Тут он, безусловно, прав, подумал я. Нечего язык распускать. Расскажешь, например, анекдот из жизни хитроумного Одиссея, а в компании обязательно найдется кто-то один, знающий, что на острове Итака, в семье царя Лаэрта, недавно родился мальчик под таким именем и мальчику этому предрекают бурную, богатую приключениями жизнь, поскольку его дедом по матери является небезызвестный Автолик-вор, проходимец и клятвопреступник. Объясняйся потом, что это случайное совпадение. А все вино проклятое! Раньше я его терпеть не мог, а здесь пристрастился. Хоть и слабенькое оно, хоть и кислое, а в голову ударяет, потому что на пирах смешивается не с водой, как считалось раньше, а с настойкой мака.
Астерий тем временем продолжал обличать меня:
— И отправился ты на Крит добровольно, а не по жребию. И белый парус припас, чтобы на обратном пути заранее возвестить о своей победе. И меч приготовил, да еще нанес на него какие-то магические письмена.
— Ты знаешь обо мне больше, чем самый близкий друг, — сказал я. — Польщен таким вниманием к моей скромной персоне. Но если ты считаешь меня столь опасным, то почему не убил сразу? По дороге к дворцу, например? В спальне Ариадны? Или прямо здесь, пока я пребывал в тенетах Гипноса?
— Сначала нужно было убедиться, что ты именно тот, кого я ожидаю. А кроме того, у меня есть к тебе один очень важный вопрос, — могу поклясться, что в словах Астерия сквозила некая неуверенность; сейчас он напоминал щенка, отыскавшего в траве маленького, но кусачего жука и не знающего, стоит ли с этим жуком связываться.

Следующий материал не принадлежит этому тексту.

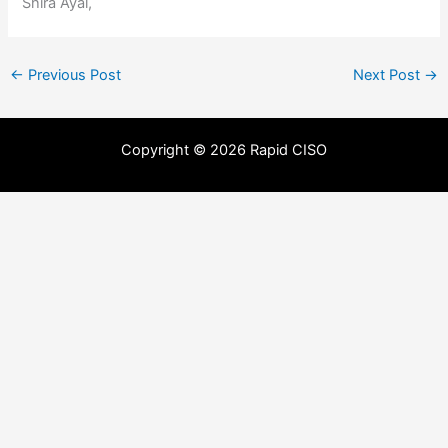
Shira Ayal,
←
Previous Post
Next Post
→
Copyright © 2026 Rapid CISO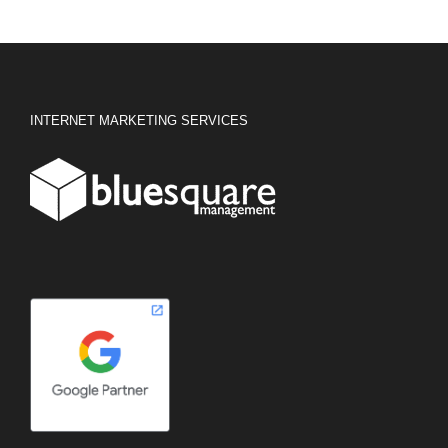
INTERNET MARKETING SERVICES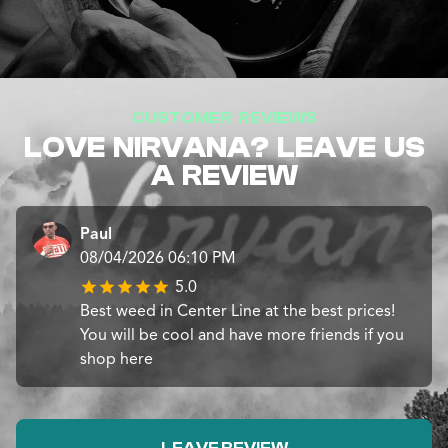
CUSTOMER REVIEWS
LOVE NIRVANA? LEAVE US
A REVIEW
Paul
08/04/2026 06:10 PM
5.0
Best weed in Center Line at the best prices!
You will be cool and have more friends if you
shop here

— Какой вопрос? — я внутренне напрягся.
— Допустим, сегодня я одолею тебя. Будет ли эта победа окончательной? Не пошлют ли боги будущего против меня еще кого-нибудь?
Юлить дальше не имело смысла. Карты, как говорится, были открыты. Что ни говори, а логика у Астерия была железная. Да и его осведомленности оставалось только позавидовать. Далеко пойдут минотавры, очень далеко! Если только я не сумею остановить самого первого из них.
Другой вопрос — как остановить? Хитростью? Силой? Пока дело не дошло до рукопашной, попробую-ка я запугать его.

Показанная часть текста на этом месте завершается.